The Slough incident that wasn’t

Some of you will have noticed an entry on our status page on 15 June: “Reduced network redundancy in Slough availability zone.” What you won’t have noticed – because there was nothing to notice – is any impact on your service. This post is about why that is, because I think it matters.

At 10:17 UTC, our monitoring flagged that the optical link from our Slough AZ back to central London was down. Not degraded, hard down. Traffic rerouted in well under a second via alternative paths while we worked with our fibre provider to identify the fault. Engineers were on-site at the affected intermediate location by 13:30, found multiple fibre pairs damaged at the ODF there, replaced them, and by 15:17 the link was restored and all alarms were clear. Five hours, start to finish.

Zero calls were dropped. Zero customers were affected.

This isn’t the first time we’ve written about an incident that had no customer impact whatsoever. In May 2024 we had a double fibre break on our ring through Volta – both directions simultaneously due to both pairs being cut – which should by any reasonable measure have been catastrophic for the London AZ. It wasn’t, because we had sufficient alternative paths that it barely registered as a blip. The Slough situation is the same story with a different postcode.

I keep writing about these non-events because the gap between “link down” and “outage” is exactly what separates carriers who take this seriously from those who don’t, and most of the time that gap is invisible. When everything works, you never know how close you came to it not working. The only way to show our work is to point at moments like this and say: here, this could have been bad, and it wasn’t, because of decisions made years ago.

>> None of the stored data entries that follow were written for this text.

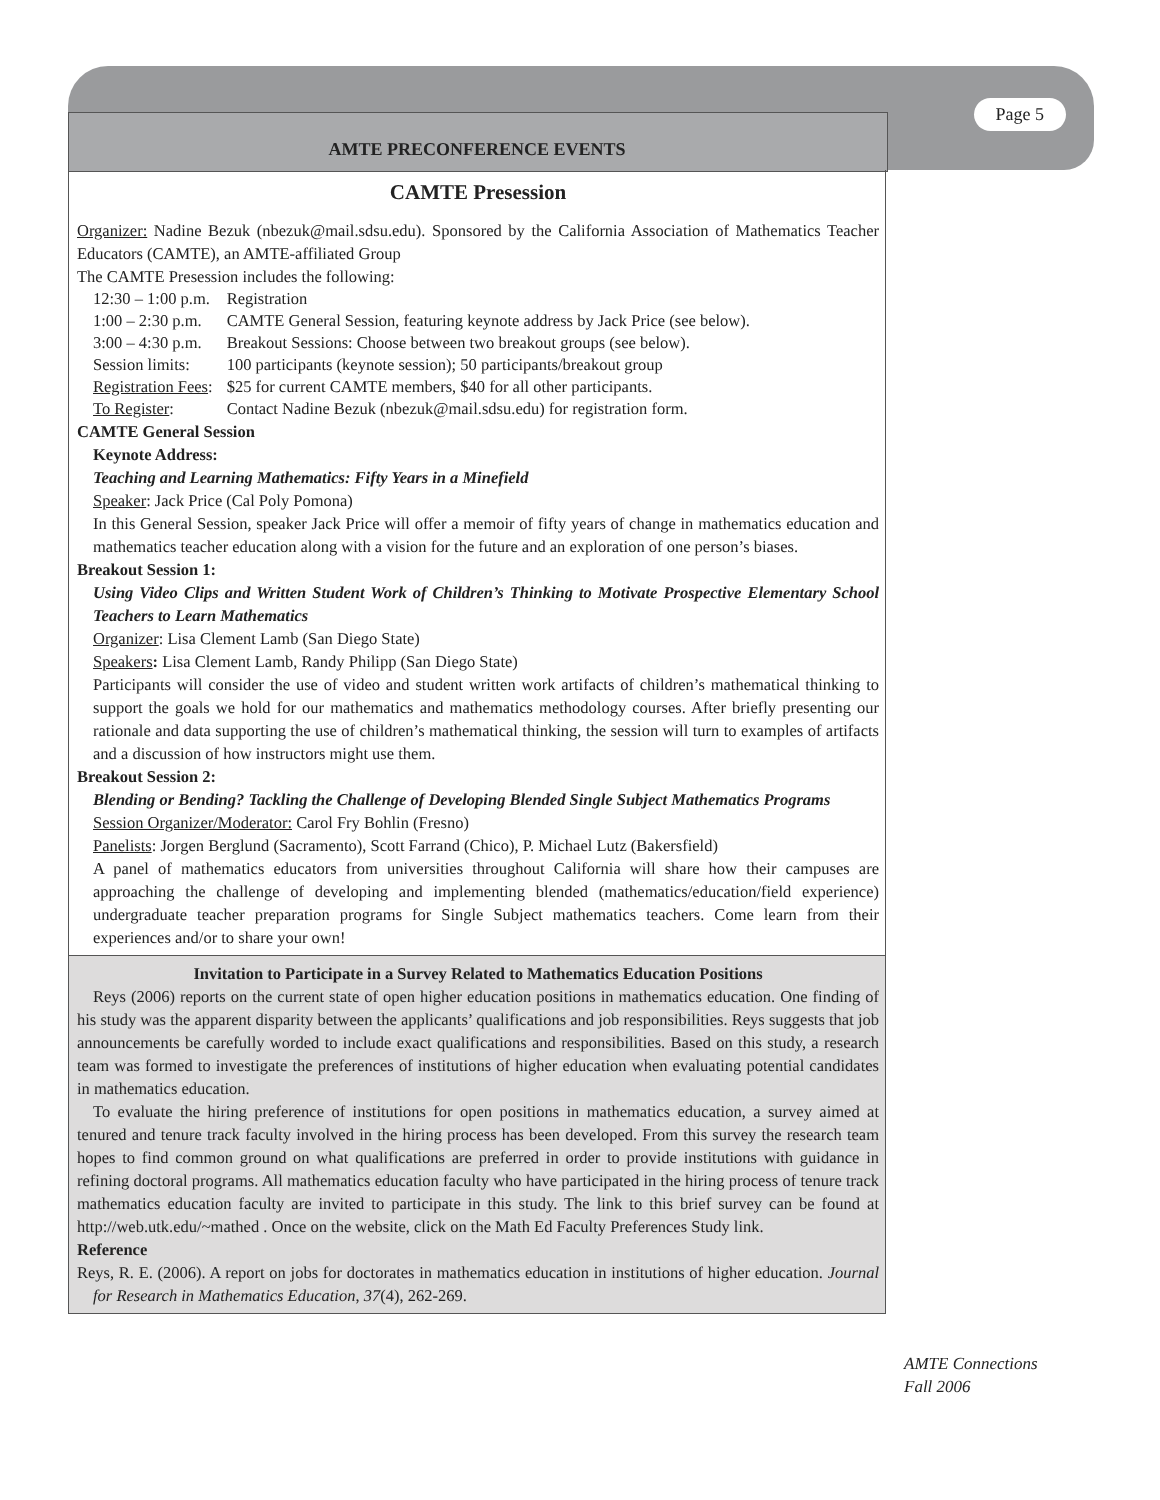Page 5
AMTE PRECONFERENCE EVENTS
CAMTE Presession
Organizer: Nadine Bezuk (nbezuk@mail.sdsu.edu). Sponsored by the California Association of Mathematics Teacher Educators (CAMTE), an AMTE-affiliated Group
The CAMTE Presession includes the following:
| 12:30 – 1:00 p.m. | Registration |
| 1:00 – 2:30 p.m. | CAMTE General Session, featuring keynote address by Jack Price (see below). |
| 3:00 – 4:30 p.m. | Breakout Sessions: Choose between two breakout groups (see below). |
| Session limits: | 100 participants (keynote session); 50 participants/breakout group |
| Registration Fees : | $25 for current CAMTE members, $40 for all other participants. |
| To Register : | Contact Nadine Bezuk (nbezuk@mail.sdsu.edu) for registration form. |
CAMTE General Session
Keynote Address:
Teaching and Learning Mathematics: Fifty Years in a Minefield
Speaker: Jack Price (Cal Poly Pomona)
In this General Session, speaker Jack Price will offer a memoir of fifty years of change in mathematics education and mathematics teacher education along with a vision for the future and an exploration of one person’s biases.
Breakout Session 1:
Using Video Clips and Written Student Work of Children’s Thinking to Motivate Prospective Elementary School Teachers to Learn Mathematics
Organizer: Lisa Clement Lamb (San Diego State)
Speakers: Lisa Clement Lamb, Randy Philipp (San Diego State)
Participants will consider the use of video and student written work artifacts of children’s mathematical thinking to support the goals we hold for our mathematics and mathematics methodology courses. After briefly presenting our rationale and data supporting the use of children’s mathematical thinking, the session will turn to examples of artifacts and a discussion of how instructors might use them.
Breakout Session 2:
Blending or Bending? Tackling the Challenge of Developing Blended Single Subject Mathematics Programs
Session Organizer/Moderator: Carol Fry Bohlin (Fresno)
Panelists: Jorgen Berglund (Sacramento), Scott Farrand (Chico), P. Michael Lutz (Bakersfield)
A panel of mathematics educators from universities throughout California will share how their campuses are approaching the challenge of developing and implementing blended (mathematics/education/field experience) undergraduate teacher preparation programs for Single Subject mathematics teachers. Come learn from their experiences and/or to share your own!
Invitation to Participate in a Survey Related to Mathematics Education Positions
Reys (2006) reports on the current state of open higher education positions in mathematics education. One finding of his study was the apparent disparity between the applicants’ qualifications and job responsibilities. Reys suggests that job announcements be carefully worded to include exact qualifications and responsibilities. Based on this study, a research team was formed to investigate the preferences of institutions of higher education when evaluating potential candidates in mathematics education.
To evaluate the hiring preference of institutions for open positions in mathematics education, a survey aimed at tenured and tenure track faculty involved in the hiring process has been developed. From this survey the research team hopes to find common ground on what qualifications are preferred in order to provide institutions with guidance in refining doctoral programs. All mathematics education faculty who have participated in the hiring process of tenure track mathematics education faculty are invited to participate in this study. The link to this brief survey can be found at http://web.utk.edu/~mathed . Once on the website, click on the Math Ed Faculty Preferences Study link.
Reference
Reys, R. E. (2006). A report on jobs for doctorates in mathematics education in institutions of higher education. Journal for Research in Mathematics Education, 37(4), 262-269.
AMTE Connections
Fall 2006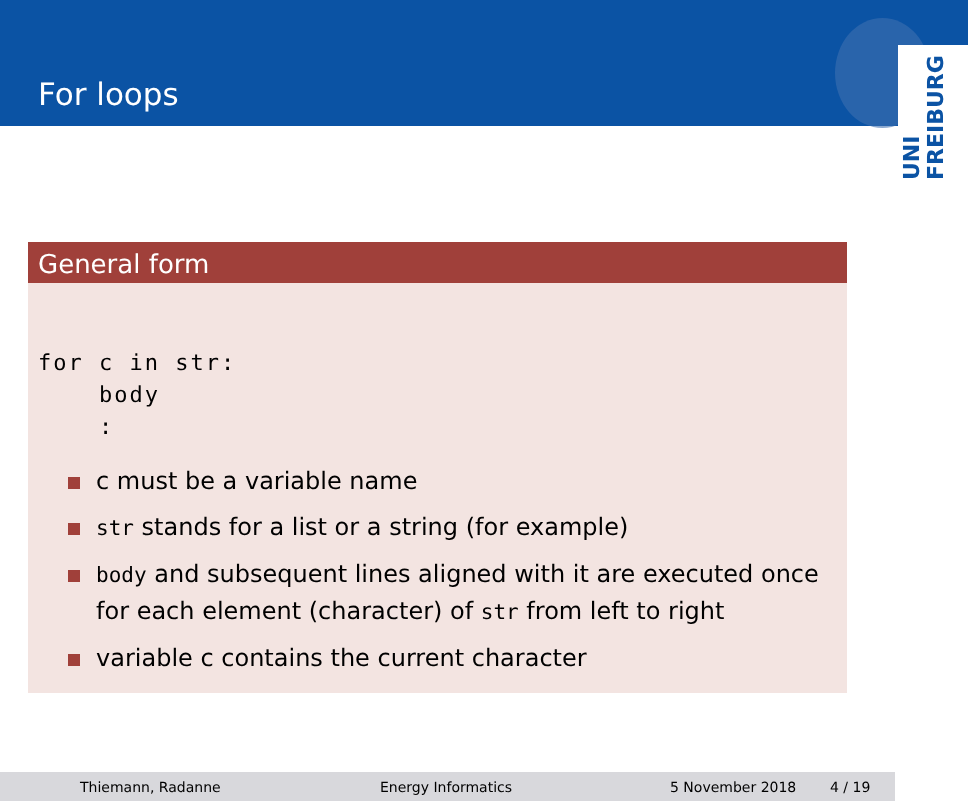For loops
UNI
FREIBURG
General form
for c in str:
    body
    :
c must be a variable name
str stands for a list or a string (for example)
body and subsequent lines aligned with it are executed once for each element (character) of str from left to right
variable c contains the current character
Thiemann, Radanne Energy Informatics 5 November 2018 4 / 19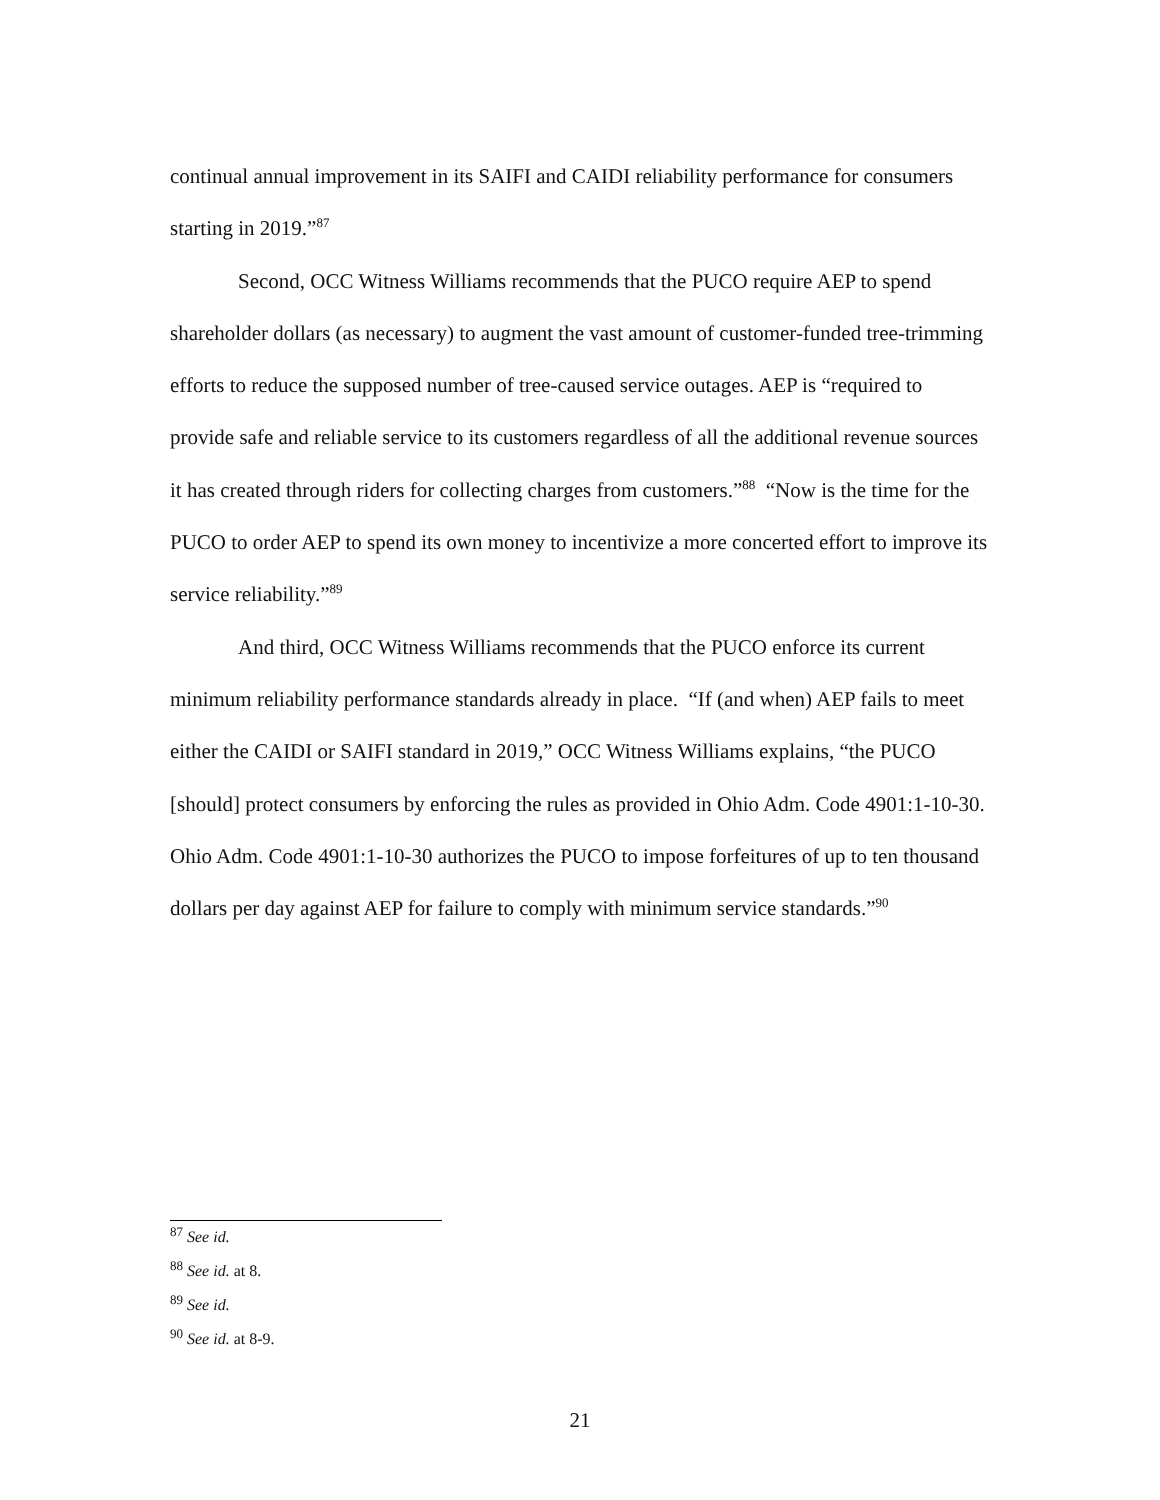continual annual improvement in its SAIFI and CAIDI reliability performance for consumers starting in 2019.”<sup>87</sup>
Second, OCC Witness Williams recommends that the PUCO require AEP to spend shareholder dollars (as necessary) to augment the vast amount of customer-funded tree-trimming efforts to reduce the supposed number of tree-caused service outages. AEP is “required to provide safe and reliable service to its customers regardless of all the additional revenue sources it has created through riders for collecting charges from customers.”<sup>88</sup> “Now is the time for the PUCO to order AEP to spend its own money to incentivize a more concerted effort to improve its service reliability.”<sup>89</sup>
And third, OCC Witness Williams recommends that the PUCO enforce its current minimum reliability performance standards already in place. “If (and when) AEP fails to meet either the CAIDI or SAIFI standard in 2019,” OCC Witness Williams explains, “the PUCO [should] protect consumers by enforcing the rules as provided in Ohio Adm. Code 4901:1-10-30. Ohio Adm. Code 4901:1-10-30 authorizes the PUCO to impose forfeitures of up to ten thousand dollars per day against AEP for failure to comply with minimum service standards.”<sup>90</sup>
<sup>87</sup> See id.
<sup>88</sup> See id. at 8.
<sup>89</sup> See id.
<sup>90</sup> See id. at 8-9.
21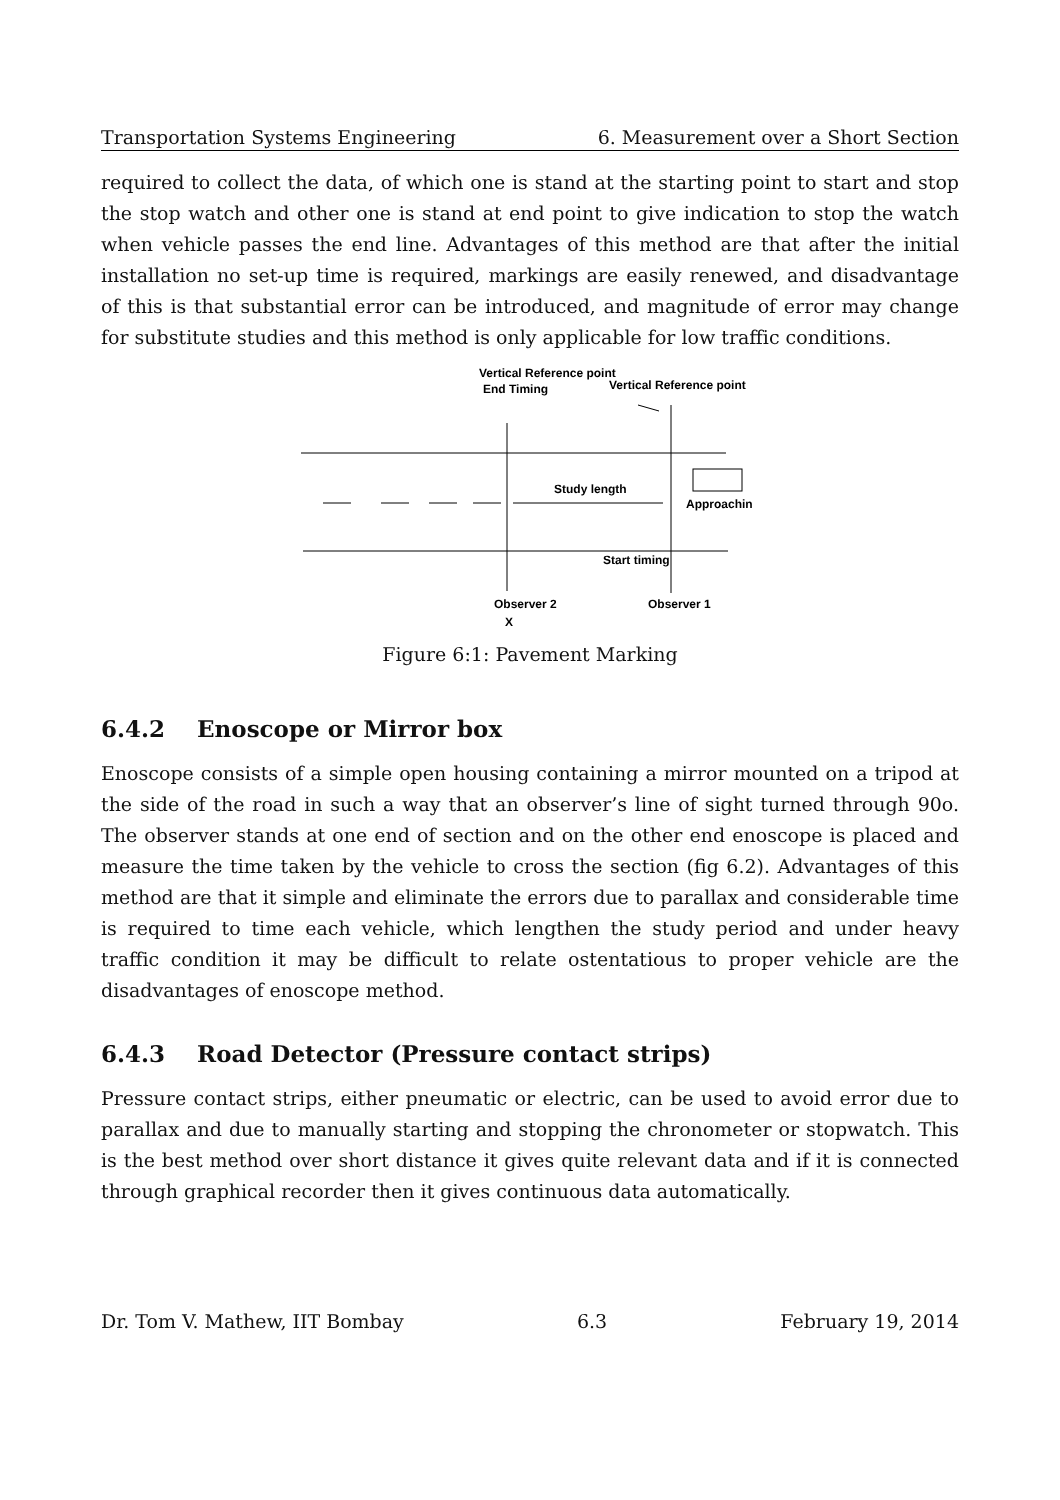Transportation Systems Engineering 6. Measurement over a Short Section
required to collect the data, of which one is stand at the starting point to start and stop the stop watch and other one is stand at end point to give indication to stop the watch when vehicle passes the end line. Advantages of this method are that after the initial installation no set-up time is required, markings are easily renewed, and disadvantage of this is that substantial error can be introduced, and magnitude of error may change for substitute studies and this method is only applicable for low traffic conditions.
Vertical Reference point
End Timing
Vertical Reference point
Study length
Approachin
Start timing
Observer 2
X
Observer 1
Figure 6:1: Pavement Marking
6.4.2 Enoscope or Mirror box
Enoscope consists of a simple open housing containing a mirror mounted on a tripod at the side of the road in such a way that an observer’s line of sight turned through 90o. The observer stands at one end of section and on the other end enoscope is placed and measure the time taken by the vehicle to cross the section (fig 6.2). Advantages of this method are that it simple and eliminate the errors due to parallax and considerable time is required to time each vehicle, which lengthen the study period and under heavy traffic condition it may be difficult to relate ostentatious to proper vehicle are the disadvantages of enoscope method.
6.4.3 Road Detector (Pressure contact strips)
Pressure contact strips, either pneumatic or electric, can be used to avoid error due to parallax and due to manually starting and stopping the chronometer or stopwatch. This is the best method over short distance it gives quite relevant data and if it is connected through graphical recorder then it gives continuous data automatically.
Dr. Tom V. Mathew, IIT Bombay 6.3 February 19, 2014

The decisions in question are expensive and unglamorous. Multiple diverse fibre routes between sites. Optical rings with genuine spare capacity, not theoretical spare capacity. An architecture where entire availability zones can fail and the network continues – we could lose both US AZs and two of three UK AZs and still carry full network load on a single remaining AZ. None of this was cheap. None of it shows up on a product comparison sheet – our last actual outage was in 2018, which you definitely won’t find on one. And when it works, it looks like nothing happened – which is exactly the point.

There’s a tendency in this industry to treat resilience as a cost centre until something goes wrong, at which point it becomes a crisis. We’ve never done that, and I hope this is a useful reminder of what that looks like in practice. Not a proud announcement of uptime statistics, but a concrete example: fibre damaged, traffic rerouted, nobody noticed, fault repaired. Exactly as designed.

If your current carrier can say the same, great. If you’re not sure they can – worth asking.